Die Auswirkungen verdeutlicht jetzt gleich doppelt die Produktion, mit der
Harnoncourt mit Monteverdi ans Zürcher Opernhaus zurückkehrt. Was auch für
die musikalische Gestaltung gilt, kommt heute unmittelbar im ganz anderen
Regiestil zum Ausdruck. Damals hatte Jean-Pierre Ponnelle mit barock
verkünstelter Bilderlust ein Werk aus der Frühzeit der Operngeschichte
rehabilitiert.
Demgegenüber verlegt Jürgen Flimm «L'Incoronazione di Poppea» in die
Gegenwart. Tatsächlich ist die Geschichte um eine bedingungslose
Leidenschaft, die zu Liebesverrat führt und gesellschaftliche Ordnungen
zerstört, von zeitloser Aktualität: Kaiser Nero, besessen von der Liebe zur
machthungrigen Hure Poppea, verstösst seine Gemahlin und setzt sich auch
über jede (Staats-)Räson hinweg, als er sie zur neuen Kaisergattin macht.
------------------------------------------------------------
◆ Fragen:
A - Nennen Sie sämtliche Personennamen, die im ausgewählten Text vorkommen, einschließlich der Namen von Opernfiguren.
B - Schreiben Sie den Abschnitt des ausgewählten Textes zwischen „Die Auswirkungen verdeutlicht“ und „neuen Kaisergattin macht.“, beide Stellen eingeschlossen, wortgetreu ab.
Die Einträge sind für die Bearbeitung ohne Belang.

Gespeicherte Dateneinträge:
------------------------------------------------------------
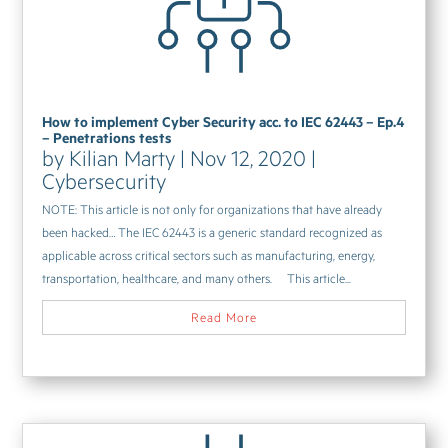
How to implement Cyber Security acc. to IEC 62443 – Ep.4
– Penetrations tests
by
Kilian Marty
|
Nov 12, 2020
|
Cybersecurity
NOTE: This article is not only for organizations that have already
been hacked… The IEC 62443 is a generic standard recognized as
applicable across critical sectors such as manufacturing, energy,
transportation, healthcare, and many others. This article...
Read More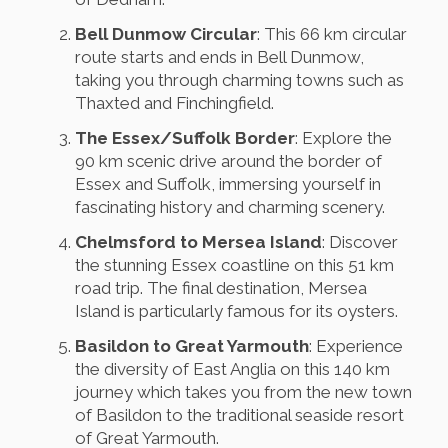
Bell Dunmow Circular
: This 66 km circular
route starts and ends in Bell Dunmow,
taking you through charming towns such as
Thaxted and Finchingfield.
The Essex/Suffolk Border
: Explore the
90 km scenic drive around the border of
Essex and Suffolk, immersing yourself in
fascinating history and charming scenery.
Chelmsford to Mersea Island
: Discover
the stunning Essex coastline on this 51 km
road trip. The final destination, Mersea
Island is particularly famous for its oysters.
Basildon to Great Yarmouth
: Experience
the diversity of East Anglia on this 140 km
journey which takes you from the new town
of Basildon to the traditional seaside resort
of Great Yarmouth.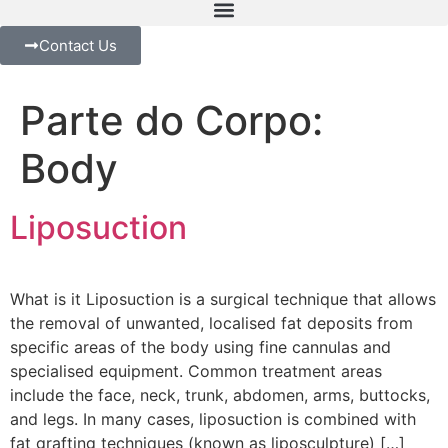
Contact Us
Parte do Corpo:
Body
Liposuction
What is it Liposuction is a surgical technique that allows
the removal of unwanted, localised fat deposits from
specific areas of the body using fine cannulas and
specialised equipment. Common treatment areas
include the face, neck, trunk, abdomen, arms, buttocks,
and legs. In many cases, liposuction is combined with
fat grafting techniques (known as liposculpture) […]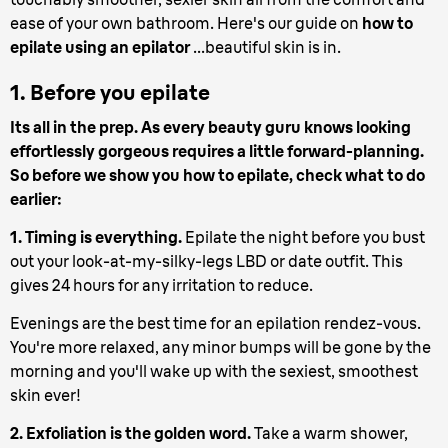
ease of your own bathroom. Here's our guide on
how to
epilate using an epilator
...beautiful skin is in.
1. Before you epilate
Its all in the prep. As every beauty guru knows looking
effortlessly gorgeous requires a little forward-planning.
So before we show you how to epilate, check what to do
earlier:
1. Timing is everything.
Epilate the night before you bust
out your look-at-my-silky-legs LBD or date outfit. This
gives 24 hours for any irritation to reduce.
Evenings are the best time for an epilation rendez-vous.
You're more relaxed, any minor bumps will be gone by the
morning and you'll wake up with the sexiest, smoothest
skin ever!
2. Exfoliation is the golden word.
Take a warm shower,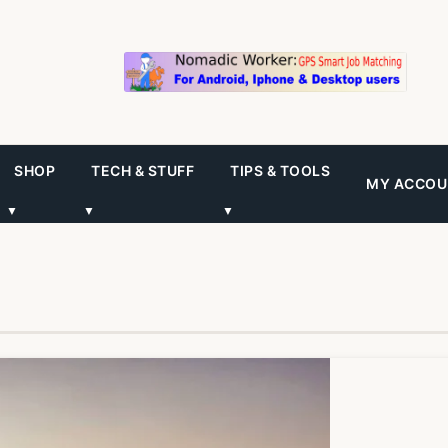
SHOP
TECH & STUFF
TIPS & TOOLS
MY ACCOU
▼
▼
▼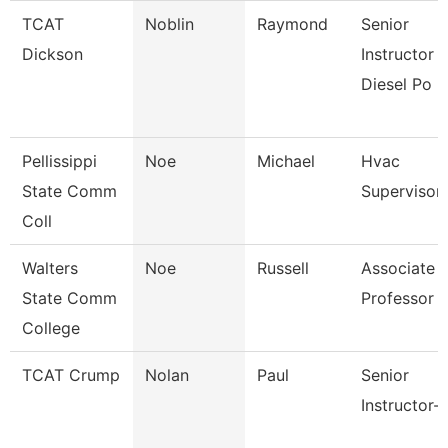
TCAT
Noblin
Raymond
Senior
Dickson
Instructor -
Diesel Po
Pellissippi
Noe
Michael
Hvac
State Comm
Supervisor
Coll
Walters
Noe
Russell
Associate
State Comm
Professor
College
TCAT Crump
Nolan
Paul
Senior
Instructor-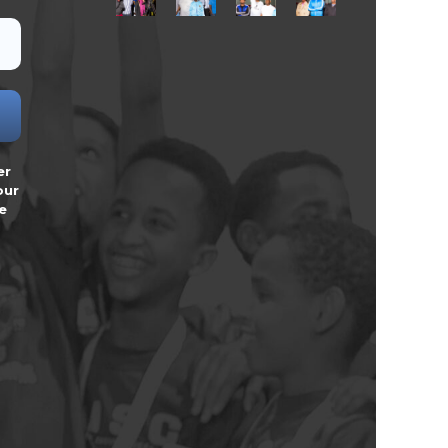
er
our
e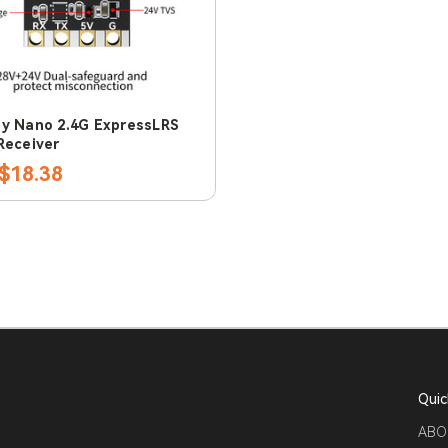
y Nano 2.4G ExpressLRS
Receiver
$18.38
Quic
ABO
------------------------------------------------------------
◆ Antworten je Aufgabe:
A - Harnoncourt, Monteverdi, Jean-Pierre Ponnelle, Jürgen Flimm, Nero, Poppea

B -
Die Auswirkungen verdeutlicht jetzt gleich doppelt die Produktion, mit der
Harnoncourt mit Monteverdi ans Zürcher Opernhaus zurückkehrt. Was auch für
die musikalische Gestaltung gilt, kommt heute unmittelbar im ganz anderen
Regiestil zum Ausdruck. Damals hatte Jean-Pierre Ponnelle mit barock
verkünstelter Bilderlust ein Werk aus der Frühzeit der Operngeschichte
rehabilitiert.
Demgegenüber verlegt Jürgen Flimm «L'Incoronazione di Poppea» in die
Gegenwart. Tatsächlich ist die Geschichte um eine bedingungslose
Leidenschaft, die zu Liebesverrat führt und gesellschaftliche Ordnungen
zerstört, von zeitloser Aktualität: Kaiser Nero, besessen von der Liebe zur
machthungrigen Hure Poppea, verstösst seine Gemahlin und setzt sich auch
über jede (Staats-)Räson hinweg, als er sie zur neuen Kaisergattin macht.